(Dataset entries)

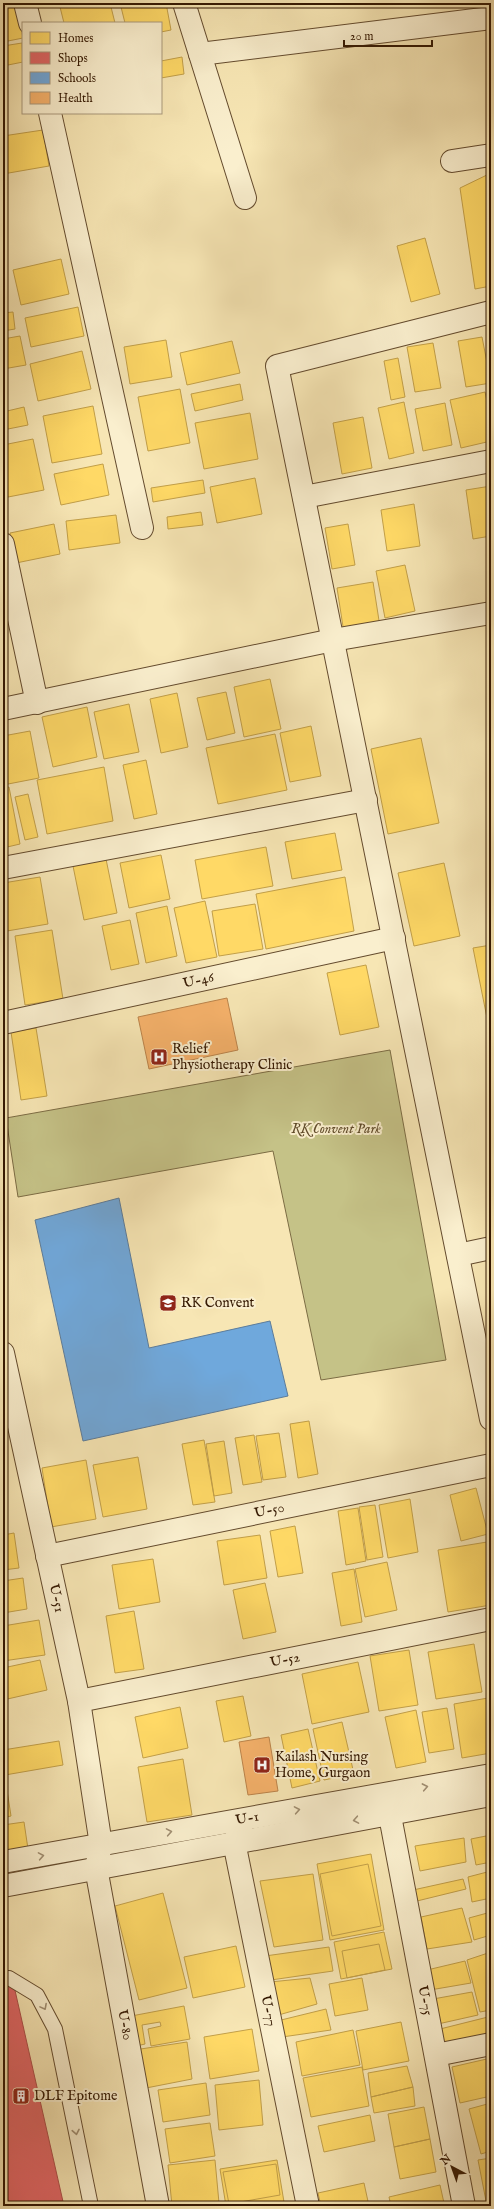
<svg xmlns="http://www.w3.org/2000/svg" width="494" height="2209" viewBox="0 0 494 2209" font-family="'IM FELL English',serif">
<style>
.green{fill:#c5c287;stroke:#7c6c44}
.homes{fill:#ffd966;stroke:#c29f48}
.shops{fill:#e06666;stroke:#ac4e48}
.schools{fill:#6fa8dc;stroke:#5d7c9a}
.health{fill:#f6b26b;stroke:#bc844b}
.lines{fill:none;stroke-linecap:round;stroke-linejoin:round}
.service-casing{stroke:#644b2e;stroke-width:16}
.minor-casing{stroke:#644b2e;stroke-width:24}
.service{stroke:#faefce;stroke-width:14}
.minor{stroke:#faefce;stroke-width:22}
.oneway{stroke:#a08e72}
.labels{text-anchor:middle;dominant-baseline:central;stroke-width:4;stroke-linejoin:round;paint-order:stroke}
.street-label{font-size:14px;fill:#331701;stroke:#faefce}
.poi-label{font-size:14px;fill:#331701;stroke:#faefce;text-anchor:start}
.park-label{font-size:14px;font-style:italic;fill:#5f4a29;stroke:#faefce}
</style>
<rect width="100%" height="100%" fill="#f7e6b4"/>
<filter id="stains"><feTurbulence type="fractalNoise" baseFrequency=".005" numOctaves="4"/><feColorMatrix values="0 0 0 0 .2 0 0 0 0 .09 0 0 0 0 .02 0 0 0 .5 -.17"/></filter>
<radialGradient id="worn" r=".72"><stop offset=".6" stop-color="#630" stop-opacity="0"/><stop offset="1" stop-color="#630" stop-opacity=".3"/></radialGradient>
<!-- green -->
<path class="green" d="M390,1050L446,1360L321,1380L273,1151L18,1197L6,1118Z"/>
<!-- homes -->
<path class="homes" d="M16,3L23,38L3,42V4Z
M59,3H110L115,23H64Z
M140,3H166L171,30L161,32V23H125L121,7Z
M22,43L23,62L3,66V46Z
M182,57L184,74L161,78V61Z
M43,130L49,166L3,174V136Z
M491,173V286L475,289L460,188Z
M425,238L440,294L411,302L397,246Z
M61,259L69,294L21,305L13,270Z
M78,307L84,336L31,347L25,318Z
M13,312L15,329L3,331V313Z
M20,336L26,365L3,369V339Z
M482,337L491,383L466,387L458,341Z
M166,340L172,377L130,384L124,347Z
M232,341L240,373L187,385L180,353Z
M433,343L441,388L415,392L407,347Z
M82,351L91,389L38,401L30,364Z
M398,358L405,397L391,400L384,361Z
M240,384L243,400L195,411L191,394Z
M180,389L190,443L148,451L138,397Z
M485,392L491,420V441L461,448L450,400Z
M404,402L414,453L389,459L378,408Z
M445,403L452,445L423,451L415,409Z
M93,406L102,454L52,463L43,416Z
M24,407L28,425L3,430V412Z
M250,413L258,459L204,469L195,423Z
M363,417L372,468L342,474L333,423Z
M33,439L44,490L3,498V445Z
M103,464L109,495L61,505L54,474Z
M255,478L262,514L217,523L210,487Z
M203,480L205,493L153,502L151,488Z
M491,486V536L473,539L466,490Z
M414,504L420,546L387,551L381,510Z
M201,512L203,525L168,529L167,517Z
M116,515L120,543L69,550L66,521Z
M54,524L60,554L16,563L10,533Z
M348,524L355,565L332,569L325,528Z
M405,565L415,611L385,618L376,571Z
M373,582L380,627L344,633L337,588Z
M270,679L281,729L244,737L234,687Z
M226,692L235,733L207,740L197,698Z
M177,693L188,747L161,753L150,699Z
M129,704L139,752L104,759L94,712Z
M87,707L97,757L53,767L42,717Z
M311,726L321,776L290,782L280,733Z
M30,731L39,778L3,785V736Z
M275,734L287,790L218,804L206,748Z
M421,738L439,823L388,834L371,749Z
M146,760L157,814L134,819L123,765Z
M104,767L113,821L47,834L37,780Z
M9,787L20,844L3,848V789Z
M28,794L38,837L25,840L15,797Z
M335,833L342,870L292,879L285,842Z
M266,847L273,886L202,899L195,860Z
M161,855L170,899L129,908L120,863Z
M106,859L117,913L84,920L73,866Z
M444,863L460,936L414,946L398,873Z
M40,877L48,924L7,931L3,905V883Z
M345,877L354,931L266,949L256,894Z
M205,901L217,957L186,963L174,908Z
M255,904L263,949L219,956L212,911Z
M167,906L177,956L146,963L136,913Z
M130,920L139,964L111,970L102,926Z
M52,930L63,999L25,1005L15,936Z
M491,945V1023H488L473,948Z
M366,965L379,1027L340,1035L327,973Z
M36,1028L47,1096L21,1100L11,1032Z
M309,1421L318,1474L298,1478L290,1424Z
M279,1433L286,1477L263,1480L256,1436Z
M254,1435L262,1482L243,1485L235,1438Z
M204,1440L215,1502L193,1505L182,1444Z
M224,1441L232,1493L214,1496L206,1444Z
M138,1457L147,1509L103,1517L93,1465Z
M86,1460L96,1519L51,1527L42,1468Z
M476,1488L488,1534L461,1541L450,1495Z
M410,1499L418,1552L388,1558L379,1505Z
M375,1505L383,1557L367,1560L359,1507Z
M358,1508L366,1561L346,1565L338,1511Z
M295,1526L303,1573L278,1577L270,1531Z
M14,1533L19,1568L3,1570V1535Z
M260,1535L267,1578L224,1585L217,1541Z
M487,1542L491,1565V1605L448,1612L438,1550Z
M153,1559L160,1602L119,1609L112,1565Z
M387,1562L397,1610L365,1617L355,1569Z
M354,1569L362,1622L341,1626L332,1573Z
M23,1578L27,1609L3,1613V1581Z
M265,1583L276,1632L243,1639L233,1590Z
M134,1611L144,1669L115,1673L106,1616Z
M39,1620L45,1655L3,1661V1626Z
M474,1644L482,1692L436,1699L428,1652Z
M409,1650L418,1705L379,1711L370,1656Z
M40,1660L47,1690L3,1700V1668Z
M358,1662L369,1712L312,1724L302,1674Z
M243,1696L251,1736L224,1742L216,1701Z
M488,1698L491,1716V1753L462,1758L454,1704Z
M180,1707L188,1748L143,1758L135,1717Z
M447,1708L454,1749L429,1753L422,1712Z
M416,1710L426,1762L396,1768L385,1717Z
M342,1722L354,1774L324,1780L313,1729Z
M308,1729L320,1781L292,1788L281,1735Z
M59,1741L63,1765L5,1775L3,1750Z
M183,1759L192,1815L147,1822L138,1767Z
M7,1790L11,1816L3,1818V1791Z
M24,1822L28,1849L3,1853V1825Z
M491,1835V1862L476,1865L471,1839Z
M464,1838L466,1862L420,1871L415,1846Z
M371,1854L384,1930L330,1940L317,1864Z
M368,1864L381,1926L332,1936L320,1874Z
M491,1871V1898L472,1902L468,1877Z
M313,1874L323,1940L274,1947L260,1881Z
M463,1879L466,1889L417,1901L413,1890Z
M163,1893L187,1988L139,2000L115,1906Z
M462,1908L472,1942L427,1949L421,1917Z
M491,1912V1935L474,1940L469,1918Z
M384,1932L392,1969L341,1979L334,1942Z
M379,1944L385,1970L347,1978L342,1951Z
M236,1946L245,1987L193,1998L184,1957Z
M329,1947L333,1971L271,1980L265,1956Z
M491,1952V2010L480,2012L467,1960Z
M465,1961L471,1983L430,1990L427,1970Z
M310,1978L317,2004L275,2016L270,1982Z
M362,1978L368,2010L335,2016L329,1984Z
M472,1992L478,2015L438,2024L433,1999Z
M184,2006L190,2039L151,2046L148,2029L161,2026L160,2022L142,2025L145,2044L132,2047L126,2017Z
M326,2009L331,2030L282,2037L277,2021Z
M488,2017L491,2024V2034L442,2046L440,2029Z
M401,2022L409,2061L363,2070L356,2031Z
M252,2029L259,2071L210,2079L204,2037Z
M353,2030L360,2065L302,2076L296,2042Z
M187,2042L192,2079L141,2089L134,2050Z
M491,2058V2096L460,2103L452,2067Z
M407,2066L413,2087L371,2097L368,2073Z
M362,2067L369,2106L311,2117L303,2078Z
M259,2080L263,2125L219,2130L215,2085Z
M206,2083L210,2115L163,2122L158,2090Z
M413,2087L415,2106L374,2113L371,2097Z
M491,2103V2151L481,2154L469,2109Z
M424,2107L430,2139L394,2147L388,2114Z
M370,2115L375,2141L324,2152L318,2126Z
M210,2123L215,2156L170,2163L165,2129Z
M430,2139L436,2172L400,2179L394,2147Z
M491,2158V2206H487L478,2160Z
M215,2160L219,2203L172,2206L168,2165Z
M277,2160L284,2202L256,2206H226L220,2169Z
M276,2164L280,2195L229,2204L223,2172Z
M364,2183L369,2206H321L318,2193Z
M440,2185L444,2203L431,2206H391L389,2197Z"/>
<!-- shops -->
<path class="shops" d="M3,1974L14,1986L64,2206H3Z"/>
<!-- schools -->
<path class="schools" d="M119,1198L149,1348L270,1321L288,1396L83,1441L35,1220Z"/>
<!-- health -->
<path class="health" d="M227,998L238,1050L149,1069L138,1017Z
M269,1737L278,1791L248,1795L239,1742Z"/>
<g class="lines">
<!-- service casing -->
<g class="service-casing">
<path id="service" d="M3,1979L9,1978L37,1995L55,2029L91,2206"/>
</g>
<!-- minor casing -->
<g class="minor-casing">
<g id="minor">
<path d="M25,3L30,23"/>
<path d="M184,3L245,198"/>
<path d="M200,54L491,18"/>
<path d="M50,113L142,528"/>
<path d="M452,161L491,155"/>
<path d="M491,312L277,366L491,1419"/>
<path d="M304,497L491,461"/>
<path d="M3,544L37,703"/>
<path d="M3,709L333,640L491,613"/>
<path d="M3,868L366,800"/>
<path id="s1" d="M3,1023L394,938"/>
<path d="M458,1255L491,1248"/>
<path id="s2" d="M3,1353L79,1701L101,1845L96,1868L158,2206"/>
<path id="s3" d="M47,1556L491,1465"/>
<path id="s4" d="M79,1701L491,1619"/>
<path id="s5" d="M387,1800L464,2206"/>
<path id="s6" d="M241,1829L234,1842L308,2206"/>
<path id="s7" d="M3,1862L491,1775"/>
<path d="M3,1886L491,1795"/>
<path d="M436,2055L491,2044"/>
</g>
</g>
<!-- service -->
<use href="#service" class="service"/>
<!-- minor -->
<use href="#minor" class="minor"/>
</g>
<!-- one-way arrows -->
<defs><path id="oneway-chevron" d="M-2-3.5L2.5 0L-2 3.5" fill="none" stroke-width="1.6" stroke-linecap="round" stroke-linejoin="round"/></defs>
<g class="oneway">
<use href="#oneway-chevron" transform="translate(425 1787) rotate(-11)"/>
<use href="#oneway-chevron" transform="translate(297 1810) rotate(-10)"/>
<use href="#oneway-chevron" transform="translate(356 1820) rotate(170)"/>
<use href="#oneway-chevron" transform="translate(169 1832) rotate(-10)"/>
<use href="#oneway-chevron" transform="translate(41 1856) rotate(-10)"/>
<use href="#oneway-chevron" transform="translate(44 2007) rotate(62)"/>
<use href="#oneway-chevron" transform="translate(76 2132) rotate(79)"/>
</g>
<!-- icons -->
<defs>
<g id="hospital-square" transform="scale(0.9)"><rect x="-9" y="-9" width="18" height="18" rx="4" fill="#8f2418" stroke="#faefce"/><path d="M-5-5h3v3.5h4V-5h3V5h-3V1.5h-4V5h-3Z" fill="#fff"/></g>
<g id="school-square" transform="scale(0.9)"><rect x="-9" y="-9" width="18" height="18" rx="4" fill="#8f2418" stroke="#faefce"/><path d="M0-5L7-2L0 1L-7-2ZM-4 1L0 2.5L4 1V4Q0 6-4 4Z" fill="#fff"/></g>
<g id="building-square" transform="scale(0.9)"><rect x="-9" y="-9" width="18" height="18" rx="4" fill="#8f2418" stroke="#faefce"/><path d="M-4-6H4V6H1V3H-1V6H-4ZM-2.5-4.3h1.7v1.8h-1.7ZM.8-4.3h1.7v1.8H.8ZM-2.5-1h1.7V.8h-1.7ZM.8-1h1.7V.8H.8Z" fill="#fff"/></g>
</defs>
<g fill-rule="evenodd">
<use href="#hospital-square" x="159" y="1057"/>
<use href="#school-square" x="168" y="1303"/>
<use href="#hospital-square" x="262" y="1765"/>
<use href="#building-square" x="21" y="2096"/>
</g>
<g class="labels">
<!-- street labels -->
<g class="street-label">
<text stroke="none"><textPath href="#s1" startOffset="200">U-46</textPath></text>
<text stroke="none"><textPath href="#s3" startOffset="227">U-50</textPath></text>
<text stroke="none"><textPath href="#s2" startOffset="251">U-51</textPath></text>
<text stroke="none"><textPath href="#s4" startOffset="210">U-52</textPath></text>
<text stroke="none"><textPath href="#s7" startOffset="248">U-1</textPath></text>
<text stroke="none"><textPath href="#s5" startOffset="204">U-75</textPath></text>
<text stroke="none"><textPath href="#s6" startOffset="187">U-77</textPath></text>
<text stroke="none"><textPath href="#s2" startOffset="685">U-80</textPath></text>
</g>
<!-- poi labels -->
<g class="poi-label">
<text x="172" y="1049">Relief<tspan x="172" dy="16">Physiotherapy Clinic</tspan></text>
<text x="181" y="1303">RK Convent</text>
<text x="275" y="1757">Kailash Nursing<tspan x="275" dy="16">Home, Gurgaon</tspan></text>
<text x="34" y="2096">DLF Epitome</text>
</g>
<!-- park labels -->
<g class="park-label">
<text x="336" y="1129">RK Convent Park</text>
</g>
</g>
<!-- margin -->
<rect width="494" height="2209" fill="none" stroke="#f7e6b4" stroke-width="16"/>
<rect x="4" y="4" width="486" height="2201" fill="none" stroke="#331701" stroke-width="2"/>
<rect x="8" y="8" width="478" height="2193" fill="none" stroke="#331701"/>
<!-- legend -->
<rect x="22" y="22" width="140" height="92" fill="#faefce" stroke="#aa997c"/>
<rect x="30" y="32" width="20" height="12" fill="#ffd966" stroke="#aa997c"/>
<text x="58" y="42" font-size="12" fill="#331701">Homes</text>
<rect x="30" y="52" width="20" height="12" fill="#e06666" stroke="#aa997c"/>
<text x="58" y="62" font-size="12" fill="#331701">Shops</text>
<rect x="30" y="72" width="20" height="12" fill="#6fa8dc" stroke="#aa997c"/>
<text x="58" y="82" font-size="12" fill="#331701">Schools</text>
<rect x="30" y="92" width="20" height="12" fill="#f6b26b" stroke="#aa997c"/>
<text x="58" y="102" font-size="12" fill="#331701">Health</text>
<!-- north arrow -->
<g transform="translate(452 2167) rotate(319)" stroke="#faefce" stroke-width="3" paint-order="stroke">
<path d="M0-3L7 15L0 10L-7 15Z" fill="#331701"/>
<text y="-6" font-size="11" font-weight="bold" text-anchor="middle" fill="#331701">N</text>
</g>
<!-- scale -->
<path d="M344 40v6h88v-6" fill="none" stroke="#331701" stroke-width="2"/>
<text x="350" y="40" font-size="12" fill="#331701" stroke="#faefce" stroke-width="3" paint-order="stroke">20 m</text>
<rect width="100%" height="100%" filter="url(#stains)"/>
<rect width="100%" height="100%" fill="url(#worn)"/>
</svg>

■ **WHAT YOU ARE ASKED TO DO**:
Search the data for the string "lines" and copy every line where it appears.

■ **SOLUTION**:
.lines{fill:none;stroke-linecap:round;stroke-linejoin:round}
<g class="lines">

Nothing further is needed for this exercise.